До тошноты горький, черемуховый отвар Сашка пил неохотно, морщился, кривил губы. А Абросимович нахваливал:

— Аромат-то какой — кофе и только! А действие от него какое, знаешь? Не хуже женьшеня! — Попутно Абросимович рассказал Сашке и о женьшене и еще о какой-то чудодейственной траве, а сам все подливал ему.

— Не могу больше, — наотрез отказался Сашка пить четвертую кружку отвара. — Прогорклое больно, не идет...

Сашку опять уложили на нары, и он сразу заснул.

Мы тоже прилегли и тоже мгновенно заснули. Этот убийственный утренний сон пролетел, как миг. Проснулись поздно, а казалось, только сейчас легли. В открытые двери светило ослепительное солнце. Оно уже давно разогнало туман в логу, обсушило травы. Прозрачный воздух гудел ожившими насекомыми.

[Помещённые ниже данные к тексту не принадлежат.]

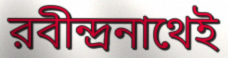
রবীন্দ্রনাথেই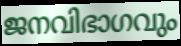
ജനവിഭാഗവുംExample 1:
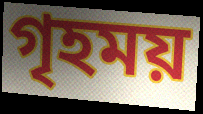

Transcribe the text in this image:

গৃহময়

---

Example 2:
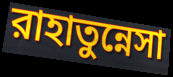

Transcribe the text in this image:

রাহাতুন্নেসা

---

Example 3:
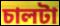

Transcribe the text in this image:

চালটা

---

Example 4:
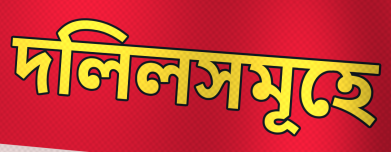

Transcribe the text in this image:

দলিলসমূহে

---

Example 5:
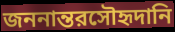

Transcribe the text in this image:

জননান্তরসৌহৃদানি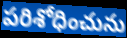
పరిశోధించును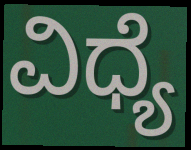
ವಿಧ್ಯೆ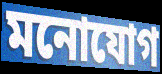
মনোযোগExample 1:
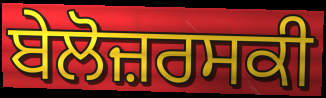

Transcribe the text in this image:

ਬੇਲੋਜ਼ਰਸਕੀ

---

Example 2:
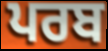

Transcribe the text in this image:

ਪਰਬ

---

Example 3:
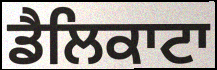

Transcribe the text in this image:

ਡੈਲਿਕਾਟਾ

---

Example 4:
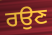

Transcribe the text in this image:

ਰਉਣ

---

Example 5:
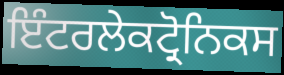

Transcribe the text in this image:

ਇੰਟਰਲੇਕਟ੍ਰੋਨਿਕਸ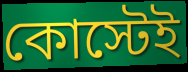
কোস্টেই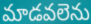
మాడవలెను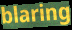
blaring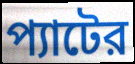
প্যাটের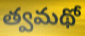
త్వమథో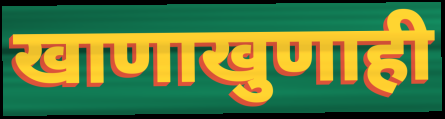
खाणाखुणाही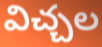
విచ్చలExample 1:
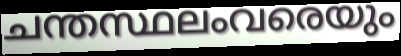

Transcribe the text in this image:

ചന്തസ്ഥലംവരെയും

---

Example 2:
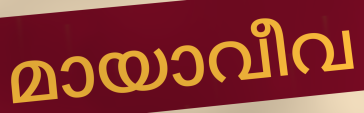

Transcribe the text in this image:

മായാവീവ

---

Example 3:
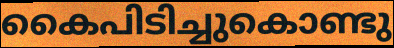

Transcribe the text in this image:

കൈപിടിച്ചുകൊണ്ടു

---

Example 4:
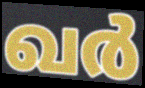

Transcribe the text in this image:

ഖർ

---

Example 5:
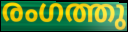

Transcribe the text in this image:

രംഗത്തുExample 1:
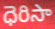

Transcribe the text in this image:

ధెరిసా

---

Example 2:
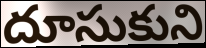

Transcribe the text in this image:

దూసుకుని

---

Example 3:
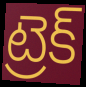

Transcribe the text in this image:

ట్రెక్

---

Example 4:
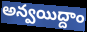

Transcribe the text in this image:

అన్వయిద్దాం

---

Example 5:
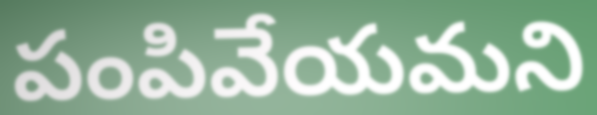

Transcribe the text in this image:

పంపివేయమని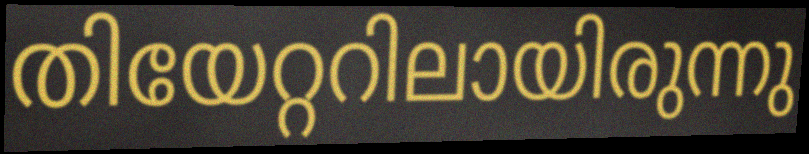
തിയേറ്ററിലായിരുന്നുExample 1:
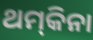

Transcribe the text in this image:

ଥମ୍‍କିନା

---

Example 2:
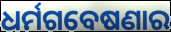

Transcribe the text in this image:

ଧର୍ମଗବେଷଣାର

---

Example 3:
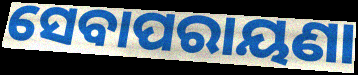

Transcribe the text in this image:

ସେବାପରାୟଣା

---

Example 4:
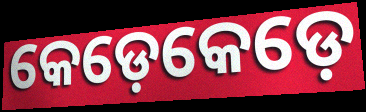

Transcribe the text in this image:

କେଡ଼େକେଡ଼େ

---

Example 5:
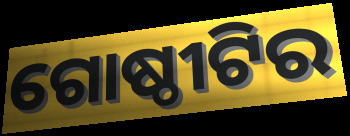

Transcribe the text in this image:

ଗୋଷ୍ଠୀଟିରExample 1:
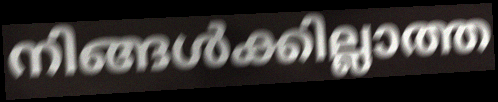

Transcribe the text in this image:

നിങ്ങൾക്കില്ലാത്ത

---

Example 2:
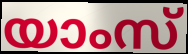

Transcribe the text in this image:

യാംസ്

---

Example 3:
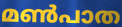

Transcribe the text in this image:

മൺപാത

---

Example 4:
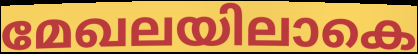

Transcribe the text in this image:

മേഖലയിലാകെ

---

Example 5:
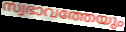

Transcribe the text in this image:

സ്വഭാവത്തേയും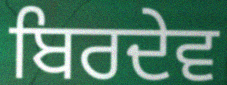
ਬਿਰਦੇਵ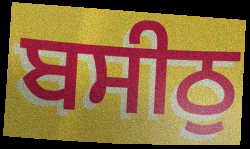
ਬਸੀਠੁ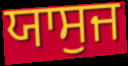
ਯਾਸੁਜ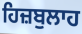
ਹਿਜ਼ਬੁਲਾਹ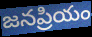
జనప్రియంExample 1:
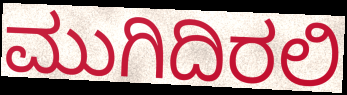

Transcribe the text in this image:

ಮುಗಿದಿರಲಿ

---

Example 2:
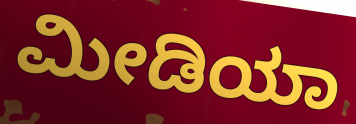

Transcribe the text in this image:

ಮೀಡಿಯಾ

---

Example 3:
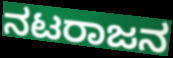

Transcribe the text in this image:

ನಟರಾಜನ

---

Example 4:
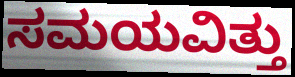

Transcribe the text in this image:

ಸಮಯವಿತ್ತು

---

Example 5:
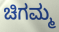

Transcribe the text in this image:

ಚಿಗಮ್ಮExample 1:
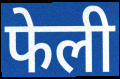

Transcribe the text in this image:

फेली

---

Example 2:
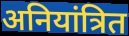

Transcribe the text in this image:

अनियांत्रित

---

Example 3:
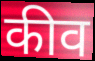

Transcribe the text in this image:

कीव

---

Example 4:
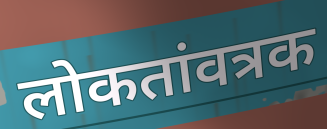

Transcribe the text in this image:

लोकतांवत्रक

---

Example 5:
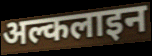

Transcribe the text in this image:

अल्कलाइनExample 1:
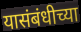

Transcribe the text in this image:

यासंबंधीच्या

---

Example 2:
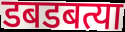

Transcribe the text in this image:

डबडबत्या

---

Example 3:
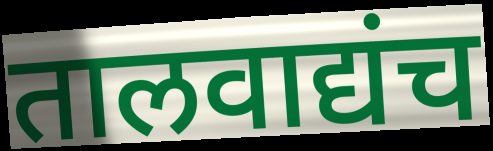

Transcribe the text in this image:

तालवाद्यंच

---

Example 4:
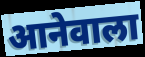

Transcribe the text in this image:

आनेवाला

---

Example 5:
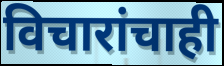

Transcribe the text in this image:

विचारांचाही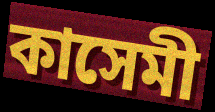
কাসেমী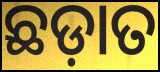
ଛଡ଼ାତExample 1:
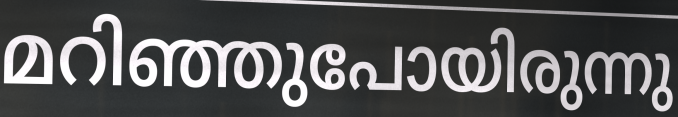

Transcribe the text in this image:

മറിഞ്ഞുപോയിരുന്നു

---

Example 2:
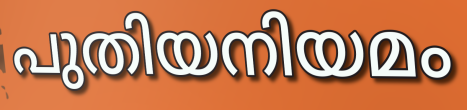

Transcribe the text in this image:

പുതിയനിയമം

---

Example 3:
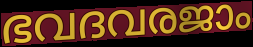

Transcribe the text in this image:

ഭവദവരജാം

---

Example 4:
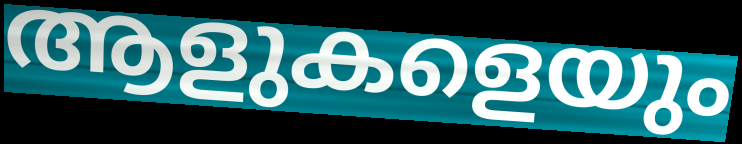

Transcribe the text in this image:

ആളുകളെയും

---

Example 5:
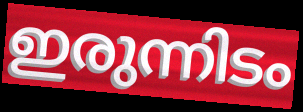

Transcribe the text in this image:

ഇരുന്നിടം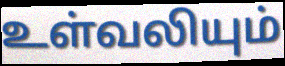
உள்வலியும்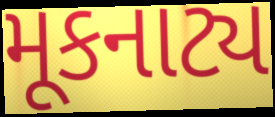
મૂકનાટ્યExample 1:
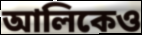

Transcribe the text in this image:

আলিকেও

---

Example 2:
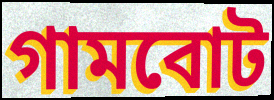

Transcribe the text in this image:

গামবোট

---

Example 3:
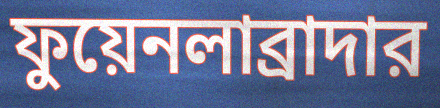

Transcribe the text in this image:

ফুয়েনলাব্রাদার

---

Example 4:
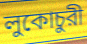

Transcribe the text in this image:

লুকোচুরী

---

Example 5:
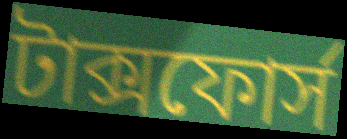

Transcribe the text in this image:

টাক্সফোর্স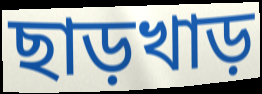
ছাড়খাড়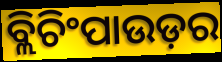
ବ୍ଲିଚିଂପାଉଡ଼ର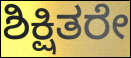
ಶಿಕ್ಷಿತರೇ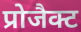
प्रोजैक्ट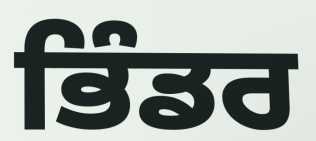
ਭਿੰਡਰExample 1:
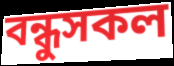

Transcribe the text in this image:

বন্ধুসকল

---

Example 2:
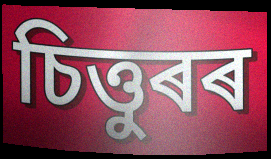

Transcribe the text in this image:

চিত্তুৰৰ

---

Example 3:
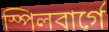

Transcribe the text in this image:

স্পিলবাৰ্গে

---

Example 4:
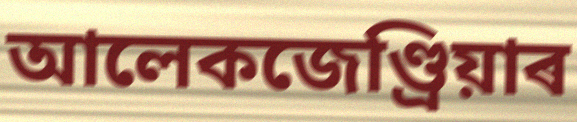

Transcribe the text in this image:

আলেকজেণ্ড্ৰিয়াৰ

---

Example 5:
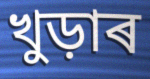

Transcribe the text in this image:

খুড়াৰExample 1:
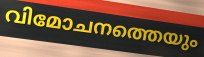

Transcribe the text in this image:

വിമോചനത്തെയും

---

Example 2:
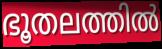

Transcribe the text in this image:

ഭൂതലത്തിൽ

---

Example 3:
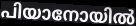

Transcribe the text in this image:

പിയാനോയിൽ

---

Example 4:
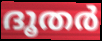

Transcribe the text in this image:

ദൂതർ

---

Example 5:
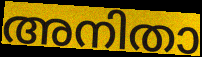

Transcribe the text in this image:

അനിതാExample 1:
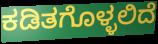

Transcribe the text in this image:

ಕಡಿತಗೊಳ್ಳಲಿದೆ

Я спрыгнул с нар и тут увидел, что в избе мы с Борисом одни. Неясно я слышал, когда вставали и уходили ребята, но не было больного Сашки, не было и Серафима. Сашке, наверно, стало полегче, а Серафим опять не спал. С улицы доносился его командирский голос:

— Кто не чистил зубы — два шага вперед! Мишка, Сашка, Валерка — марш к колодцу!

Уж не Сашку ли Смирнова гоняет Абросимович? Так и есть. Ребята стояли в шеренге, а Сашка, широко расставляя короткие ноги носками в стороны, лениво плелся за Валеркой Мурзиным и Мишкой Паутовым к ключу чистить зубы. Абросимович смотрел ему в спину, и глаза его светились радостью — не зря, видать, сходил он до Золотанки.

С той поры Сашка медвежьих шашлыков больше не ел и утратил интерес к беседам с шеф-поваром.

Когда мы шли вперед, думали, что обратно идти будет одно удовольствие — налегке, без телят, под гору. Ошиблись мы. Как-то совсем незаметно миновали сухой спуск от полян, тут лошади местами даже бежали рысью, и подошли на подступы к Ошмысу. Началась непролазная грязь, свежие ветроломы, шумные, вздувшиеся от дождей ручьи, топкие залитые водой болотины. Теперь лошади уже не спешили, не порывались идти впереди, а осторожно прощупывали ногами дно в лужах, в нерешительности останавливались. И только Петька спешил и спешил, прыгал без разбору. Такая отчаянность немало ему и стоила. Без счету раз он падал, напарывался на сучья, застревал ногами в скрытых под водой камнях. Но мы как умели подбадривали Петьку и помогали ему сохранить взятый темп, потому что от его хода зависел ход других лошадей. За ним они шли смелее.